» **Data for this exercise**
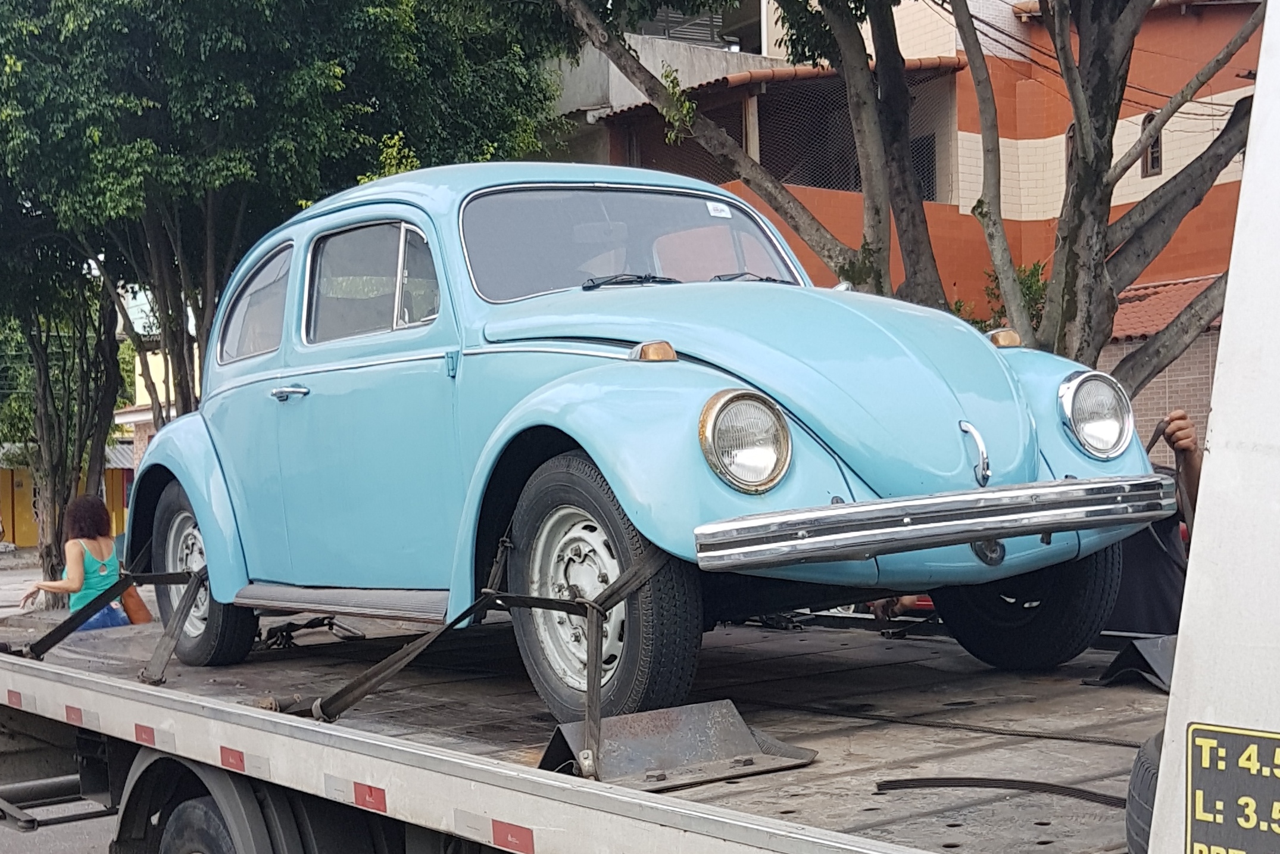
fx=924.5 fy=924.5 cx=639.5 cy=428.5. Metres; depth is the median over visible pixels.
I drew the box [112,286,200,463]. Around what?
yellow building
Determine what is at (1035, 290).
shrub
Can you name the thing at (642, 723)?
wheel chock
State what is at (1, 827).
road
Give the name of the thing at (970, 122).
orange building
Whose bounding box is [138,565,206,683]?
strap
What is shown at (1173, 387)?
brick wall
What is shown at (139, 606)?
orange bag
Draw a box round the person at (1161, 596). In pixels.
[1106,410,1203,636]
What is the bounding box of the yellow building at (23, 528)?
[0,447,133,551]
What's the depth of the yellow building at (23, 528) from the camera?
31.73 m
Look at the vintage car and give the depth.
3.34 m
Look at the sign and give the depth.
1.43 m
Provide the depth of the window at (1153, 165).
16.36 m
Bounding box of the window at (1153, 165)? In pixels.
[1140,110,1163,177]
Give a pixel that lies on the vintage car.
(662, 290)
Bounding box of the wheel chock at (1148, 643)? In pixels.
[1089,634,1178,691]
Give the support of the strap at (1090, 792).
on the truck
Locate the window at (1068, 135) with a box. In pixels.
[1063,122,1075,178]
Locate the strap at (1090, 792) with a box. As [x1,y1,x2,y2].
[872,776,1128,808]
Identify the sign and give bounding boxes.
[1185,723,1279,853]
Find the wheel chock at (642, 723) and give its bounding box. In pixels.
[539,700,818,789]
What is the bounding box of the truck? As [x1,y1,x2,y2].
[2,2,1279,848]
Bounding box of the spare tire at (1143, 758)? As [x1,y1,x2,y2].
[1126,730,1163,853]
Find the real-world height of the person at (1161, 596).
1.667 m
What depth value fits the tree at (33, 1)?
11.41 m
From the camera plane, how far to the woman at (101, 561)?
7.99 m
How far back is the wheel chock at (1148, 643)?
3.22 m
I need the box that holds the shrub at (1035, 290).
[954,260,1049,336]
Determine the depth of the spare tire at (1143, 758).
1.85 m
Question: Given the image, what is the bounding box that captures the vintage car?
[122,167,1175,722]
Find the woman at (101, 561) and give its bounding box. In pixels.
[16,492,134,631]
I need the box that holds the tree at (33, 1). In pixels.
[0,0,564,562]
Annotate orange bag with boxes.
[118,580,153,625]
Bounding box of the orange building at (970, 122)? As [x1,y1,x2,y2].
[558,0,1274,440]
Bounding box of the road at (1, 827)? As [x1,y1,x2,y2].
[0,551,142,853]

» **Exercise prompt**
Copy out the lines starting at the one containing "What depth value fits the tree at (33, 1)?" and ending with the last line of the entries. Include nothing else.

» **Finished exercise**
What depth value fits the tree at (33, 1)?
11.41 m
From the camera plane, how far to the woman at (101, 561)?
7.99 m
How far back is the wheel chock at (1148, 643)?
3.22 m
I need the box that holds the shrub at (1035, 290).
[954,260,1049,336]
Determine the depth of the spare tire at (1143, 758).
1.85 m
Question: Given the image, what is the bounding box that captures the vintage car?
[122,167,1175,722]
Find the woman at (101, 561) and give its bounding box. In pixels.
[16,492,134,631]
I need the box that holds the tree at (33, 1). In pixels.
[0,0,564,562]
Annotate orange bag with boxes.
[118,580,153,625]
Bounding box of the orange building at (970, 122)? As [x1,y1,x2,y2].
[558,0,1274,440]
Bounding box of the road at (1, 827)? As [x1,y1,x2,y2].
[0,551,142,853]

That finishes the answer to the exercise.